ラグビースクールの子供たちの練習を見守る石巻ラグビー協会の佐々木会長(後列中央)ら=宮城県石巻市内 ラグビースクールの子供たちの練習を見守る石巻ラグビー協会の佐々木会長(後列中央)ら=宮城県石巻市内

 2019年に日本で開催されるラグビーワールドカップ(W杯)は全20チームが約1カ月半かけて争う。試合会場ではない自治体も、出場チームが大会期間中に練習する公認キャンプ地になれば、大会に関われる。1月にはキャンプ地に応募した90自治体が発表され、その中に東日本大震災で甚大な被害を受けた宮城県石巻市もあった。「復興しつつある状況を世界に発信し、支援への感謝を伝える機会になる」。石巻ラグビー協会の佐々木勝男会長は力を込める。(橋本謙太郎)
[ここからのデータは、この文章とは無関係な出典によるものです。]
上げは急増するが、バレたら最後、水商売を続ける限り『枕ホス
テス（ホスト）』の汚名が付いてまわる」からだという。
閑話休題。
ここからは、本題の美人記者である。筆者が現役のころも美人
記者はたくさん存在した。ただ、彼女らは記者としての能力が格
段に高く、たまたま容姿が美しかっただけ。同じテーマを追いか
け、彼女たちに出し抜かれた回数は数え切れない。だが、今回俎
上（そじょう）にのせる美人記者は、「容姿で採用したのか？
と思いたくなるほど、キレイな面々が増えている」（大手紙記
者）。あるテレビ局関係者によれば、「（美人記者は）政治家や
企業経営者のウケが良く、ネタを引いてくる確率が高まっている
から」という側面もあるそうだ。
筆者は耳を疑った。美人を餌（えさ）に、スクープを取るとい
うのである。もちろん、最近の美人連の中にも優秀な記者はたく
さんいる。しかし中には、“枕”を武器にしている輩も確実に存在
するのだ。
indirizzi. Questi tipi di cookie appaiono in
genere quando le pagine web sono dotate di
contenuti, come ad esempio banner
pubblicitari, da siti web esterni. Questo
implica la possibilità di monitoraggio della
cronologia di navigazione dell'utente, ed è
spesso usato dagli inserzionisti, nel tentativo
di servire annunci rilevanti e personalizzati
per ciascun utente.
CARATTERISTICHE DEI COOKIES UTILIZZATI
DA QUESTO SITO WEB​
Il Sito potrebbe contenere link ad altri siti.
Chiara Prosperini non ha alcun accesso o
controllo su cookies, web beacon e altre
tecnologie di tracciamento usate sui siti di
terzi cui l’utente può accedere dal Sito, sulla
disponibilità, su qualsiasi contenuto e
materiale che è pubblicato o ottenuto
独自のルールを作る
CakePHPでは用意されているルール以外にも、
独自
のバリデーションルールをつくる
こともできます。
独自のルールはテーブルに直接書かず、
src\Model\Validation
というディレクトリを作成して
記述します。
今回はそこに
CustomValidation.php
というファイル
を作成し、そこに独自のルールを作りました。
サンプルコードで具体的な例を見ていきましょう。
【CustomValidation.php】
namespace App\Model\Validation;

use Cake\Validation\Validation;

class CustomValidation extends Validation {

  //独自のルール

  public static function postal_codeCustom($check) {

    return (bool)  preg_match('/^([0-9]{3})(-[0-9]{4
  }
 石巻市はかつて、東北でもラグビーが盛んな地域の一つだった。石巻、石巻工、宮城水産の3校のいずれかが、毎年のように全国高校大会に出場していた時代もある。

 そんな土地柄だけに動きは早かった。2015年3月にW杯日本大会の試合開催12会場が決まり、仙台が外れるとすぐに協会役員が動き出した。「宮城で試合が行われないなら、キャンプ地には立候補したいと決めていた」(佐々木会長)

 昨年4月に市が立候補を表明した後は清掃活動などを通じ、キャンプ地誘致をアピール。フットボール場利用者に対するアンケートを行い、より快適な施設とするための改善点を探すなど地道な努力を続けている。

 東日本大震災ではラグビースクールの生徒も亡くなった。阿部稲雄副会長は自宅が津波で流され、佐々木会長も自宅が全壊した。